Para teknisi juga harus mengecek secara berkala mengenai gas ammonia yang sering
bocor agar dapat diperbaiki dengan segera dan tidak mengganggu pekerjaan para
buruh.
d. Temperatur
Permasalahan:
Temperatur dalam plant produksi pemotongan dilaporkan dalam keadaan baik, hanya
saja ketika gas ammonia terjadi kebocoran, temperatur ruangan seketika naik drastis.
Dampak:
Gejala Fisologis dan Psikologis – dari sisi fisiologis, menyebabkan pekerja
mengalami gerah, peningkatan detak jantung, dan gangguan pernapasan.
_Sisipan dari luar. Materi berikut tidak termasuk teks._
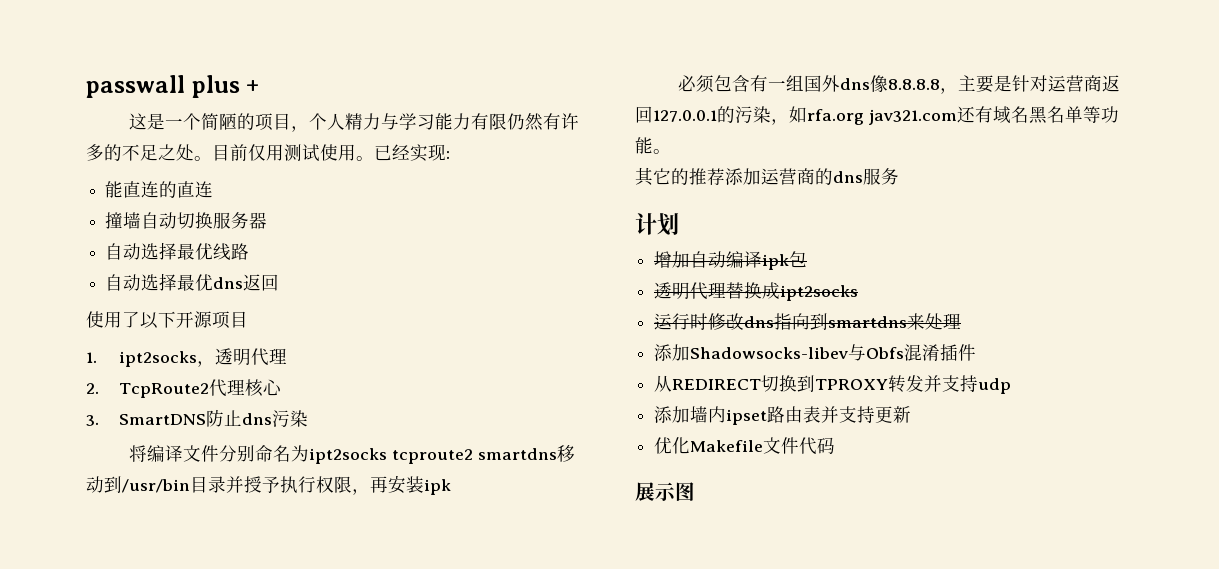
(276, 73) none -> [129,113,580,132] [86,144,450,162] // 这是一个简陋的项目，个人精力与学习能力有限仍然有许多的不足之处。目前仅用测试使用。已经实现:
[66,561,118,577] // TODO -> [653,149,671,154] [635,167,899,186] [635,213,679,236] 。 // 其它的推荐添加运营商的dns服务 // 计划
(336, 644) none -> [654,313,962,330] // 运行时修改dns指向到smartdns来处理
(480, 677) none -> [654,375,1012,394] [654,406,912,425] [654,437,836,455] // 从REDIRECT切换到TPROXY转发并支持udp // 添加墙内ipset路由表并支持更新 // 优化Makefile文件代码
Dari sisi
psikologis, pekerja menjadi cemas, serta konsentrasi berkurang.
Pengendalian:
Pihak manajemen harus melakukan inspeksi terkait kesesuaian iklim kerja dengan
luasan area dan jenis pekerjaan buruh, dan kemudian diberi tambahan ventilasi udara
sesuai hasil perhitungan. Para teknisi juga harus mengecek secara berkala mengenai
gas ammonia yang sering bocor agar dapat diperbaiki dengan segera dan tidak
mengganggu pekerjaan para buruh.
b. Ekonomi
Permasalahan:
Dengan bebannya sebagai tulang punggung keluarga, kondisi ekonomi Nunu tentu
tidak dalam keadaan baik. Upah sebagai buruh potong di PT. AFI hanya cukup untuk
memenuhi kebutuhan pangan dan papan saja.
Dampak:
Gejala Psikologis – Nunu mengalami stres kerja akibat desakan dua sisi, ketika
bekerja ia mendapat tekanan target, sedangkan sisi ekonomi ia harus mengatur kondisi
keuangannya.
Pengendalian:
Nunu perlu melakukan manajemen keuangan guna mengatur kondisi keuangan sesuai
dengan prioritas kebutuhannya. Jika diperlukan, Nunu perlu melakukan manajemen
waktu guna menimbang jam kerja di pabrik dengan pekerjaan lain di luar menjadi
buruh potong.
c. Kepribadian
Permasalahan:
Nunu merupakan pribadi yang emosional dan terkesan mudah panik dalam
menyelesaikan pekerjaan. Hal ini berpengaruh kepada beban yang diberikan oleh
perusahaan, semakin tinggi targetnya maka Nunu akan semakin panik, dan ingin
segera menyelesaikannya.
Dampak:
Gejala Perilaku – Nunu sering mengalami gangguan tidur akibat pekerjaan menjadi
buruh potong yang diselesaikan pada larut malam akibat jam lembur yang
frekuensinya tinggi.
Pengendalian:
Pihak manajemen harus menyediakan klinik kesehatan yang tersedia gratis untuk
seluruh karyawannya, sehingga dalam hal ini Nunu mendapatkan hak kesehatan
dalam bekerja dan memperoleh pengobatan atas keluhan yang diderita.